W Pana książkach proponuje Pan nieco odmienną wykładnię polskiej historii od tej, która jest powszechnie akceptowana. Parę lat temu opublikował Pan dwa tomiki pt. Polskie złudzenia narodowe, w których odczarował Pan m.in. wiktorię wiedeńską, naszą walkę niepodległościową, polską arystokrację, a nawet Konstytucję 3 maja. Jaki jest cel pańskich działań?
Od lat konsekwentnie staram się o to, by ludzie mogli zrozumieć historię w jej realności, podczas gdy historia nauczana jest obarczona szeregiem błędów. Tu nie chodzi tylko o ideologizację, bo w każdym ustroju każda władza zakłamuje historię, żeby uwierzytelniała jej władzę. To jest oczywiste! Jednocześnie panuje jednak ustawiczny „naszocentryzm” – my jesteśmy pępkiem świata.
Czy tylko u nas tak jest?
Oczywiście, że nie. Wszędzie jest to samo. W Polsce historia Europy jest oglądana wyłącznie z perspektywy polskiej, we Francji z perspektywy francuskiej – obie są siłą rzeczy nieprawdziwe i czasami zupełnie sprzeczne z faktami.
Jakie błędy jeszcze są popełniane?
Wierzymy w postęp, który postrzegamy jako prostą drogę ku naszemu życiu dzisiejszemu. Wszystko to, co się działo, ale było sprzeczne ze sposobem bycia, który się wytworzył dzisiaj, jest uważane albo za reakcyjne albo nieważne. A prawda jest taka, że czasami przypadek zrządził, że poszliśmy w daną stronę, a mogło być inaczej, może nawet lepiej.
Są też błędy, które sugerują ludziom inny obraz rzeczywistości. Nauczyliśmy się myśleć kategoriami stworzonymi arbitralnie przez historyków. Według podręczników średniowiecze trwa od V w. do XV w. To jest tysiąc lat! A różnica między ludźmi, którzy żyli w VI w., a ludźmi, którzy żyli w XV w. jest większa niż między ludźmi XVI w. i nami.
Ponadto zatraca się to, o czym pisał Fernand Braudel, że w historii jest zmiana, ale jest i trwanie. To trwanie jest niesłychanie ważne – niektóre rzeczy nie zmieniają się przez tysiąclecia, a inne zmieniają się, ale w ramach tego trwania.
Wreszcie uwielbiamy nadawać etykietki. Każdy np. wie, że Erazm z Rotterdamu był bardzo postępowy, podczas gdy w rzeczywistości był bardzo skomplikowaną postacią. Francuski pisarz Jean Bodin, który żył wiek wcześniej pisał rewelacyjne analizy społeczne, ale jednocześnie był zwolennikiem palenia czarownic i żądał kary śmierci dla magów.
****
> [ZADANIA DO TEKSTU]
a) Wymień wszystkie postacie historyczne przywołane z nazwy w wywiadzie o polskiej historii.
b) Kontynuuj wywiad o polskiej historii, zaczynając zaraz po jego ostatnim zdaniu.

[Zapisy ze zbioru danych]
****
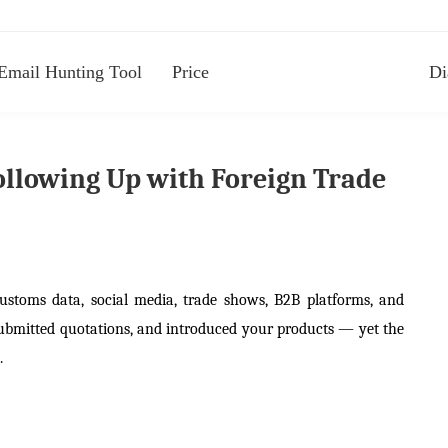
Email Hunting Tool
Price
Di
Following Up with Foreign Trade
customs data, social media, trade shows, B2B platforms, and
 submitted quotations, and introduced your products — yet the
.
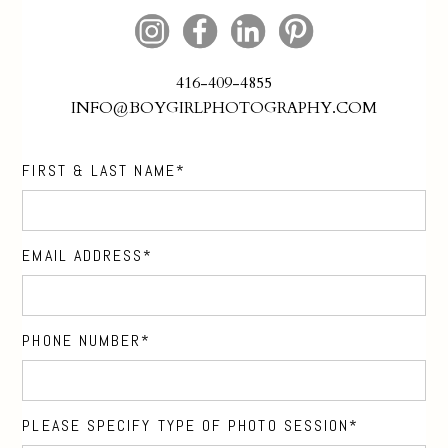
416-409-4855
INFO@BOYGIRLPHOTOGRAPHY.COM
FIRST & LAST NAME
EMAIL ADDRESS
PHONE NUMBER
PLEASE SPECIFY TYPE OF PHOTO SESSION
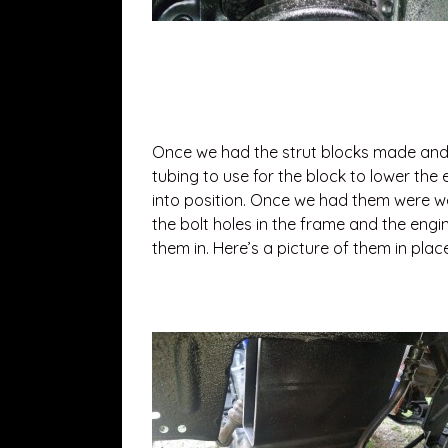
Once we had the strut blocks made and b
tubing to use for the block to lower the
into position. Once we had them were we
the bolt holes in the frame and the engi
them in. Here’s a picture of them in place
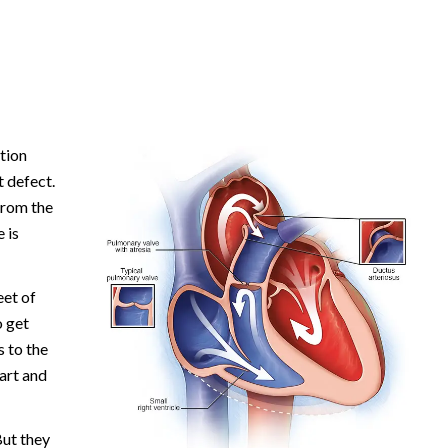
tion
t defect.
from the
 is
eet of
o get
 to the
art and
ut they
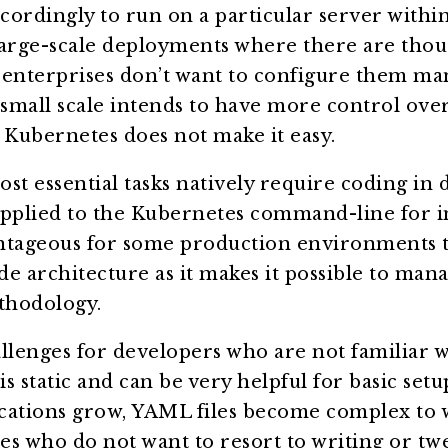
ordingly to run on a particular server within 
large-scale deployments where there are thou
enterprises don’t want to configure them manu
 small scale intends to have more control ove
 Kubernetes does not make it easy.
st essential tasks natively require coding in
s applied to the Kubernetes command-line for 
ntageous for some production environments t
e architecture as it makes it possible to man
ethodology.
llenges for developers who are not familiar w
 static and can be very helpful for basic setup
cations grow, YAML files become complex to 
s who do not want to resort to writing or tw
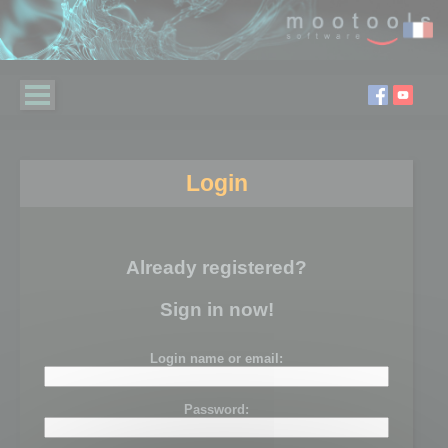
Login
Already registered?
Sign in now!
Login name or email:
Password:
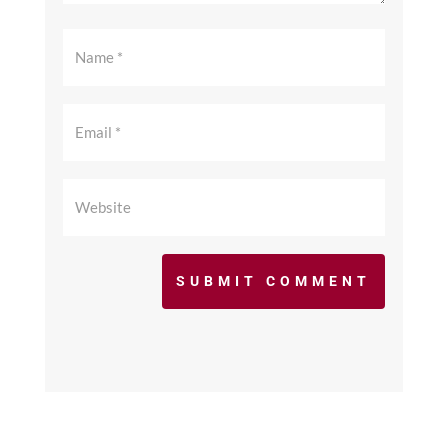
SUBMIT COMMENT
****
> [ODPOWIEDZI]
a) Fernand Braudel, Erazm z Rotterdamu, Jean Bodin

b)
Przykładem z Polski jest Stanisław Leszczyński – warchoł, który na bagnetach szwedzkich został wyniesiony na króla Polski. Nieco później, kiedy był w Lotaryngii i ktoś mu napisał postępową na owe czasy książeczkę, która jemu była przypisywana. Tak w Lotaryngii, dla której on sporo zrobił, powstał mit Stanisława Leszczyńskiego, który z polskiego punktu widzenia był szkodnikiem walczącym wyłącznie o tron dla siebie.
Często jest też tak, że jakaś anegdota literacka lub historyczna nobilituje zdarzenie, podczas gdy ono większej wagi nie miało. Takim przykładem – opisywanym w mojej nowej książce pt. Historie przecenione – jest bitwa pod Maratonem. To była jedna z wielu bitewek grecko-perskich, a zajmuje czołowe miejsce w podręcznikach o Historii Grecji z uwagi na anegdotę o biegu maratońskim. Ja staram się pokazać historię odartą z mitów.
Mnie interesują właśnie te mity. Czym właściwie jest mit? Czy mit jest tożsamy z kłamstwem? Czy jednak zawiera ziarno prawdy?
Ja bym w ogóle nie posługiwał się kategoriami prawdy albo kłamstwa. Żyjemy w świecie, którego do końca nie rozumiemy, którego nie postrzegamy do końca, który jest pewnym chaosem. Ale my nie możemy żyć w chaosie, człowiek musi mieć uporządkowaną rzeczywistość. Weźmy takiego kleszcza. Wie Pan co to jest kleszcz?
. owszem
To jest ciekawe stworzonko, bo ono wchodzi na gałąź, zawisa na niej i czeka aż dołem przejdzie stworzenie, które będzie wydzielać pot. I to może trwać latami. Podczas tych lat kleszcz nie ma żadnych związków z rzeczywistością, nie odczuwa zimna ani ciepła, nie rozpoznaje kolorów, nie zauważa wiatru. Świat postrzegany przez kleszcza jest ograniczony do kategorii pot – nie pot.
Pies widzi więcej. Małpa widzi jeszcze więcej. Ze stworzeń żyjących człowiek widzi podobno najwięcej. Jednakowoż w porównaniu z psem człowiek nie odczuwa pewnych zapachów, wielu kolorów nie rozpoznaje i nie odbiera fal różnego rodzaju. Ma zatem także ograniczoną wizję świata, ale ma potrzebę porządkowania go i tworzy teorie spójności tego świata. Tak powstają mity.
Czy Polacy wyróżniają się jakoś szczególnie na tle innych narodów? Czy mamy szczególne skłonności do mitomanii?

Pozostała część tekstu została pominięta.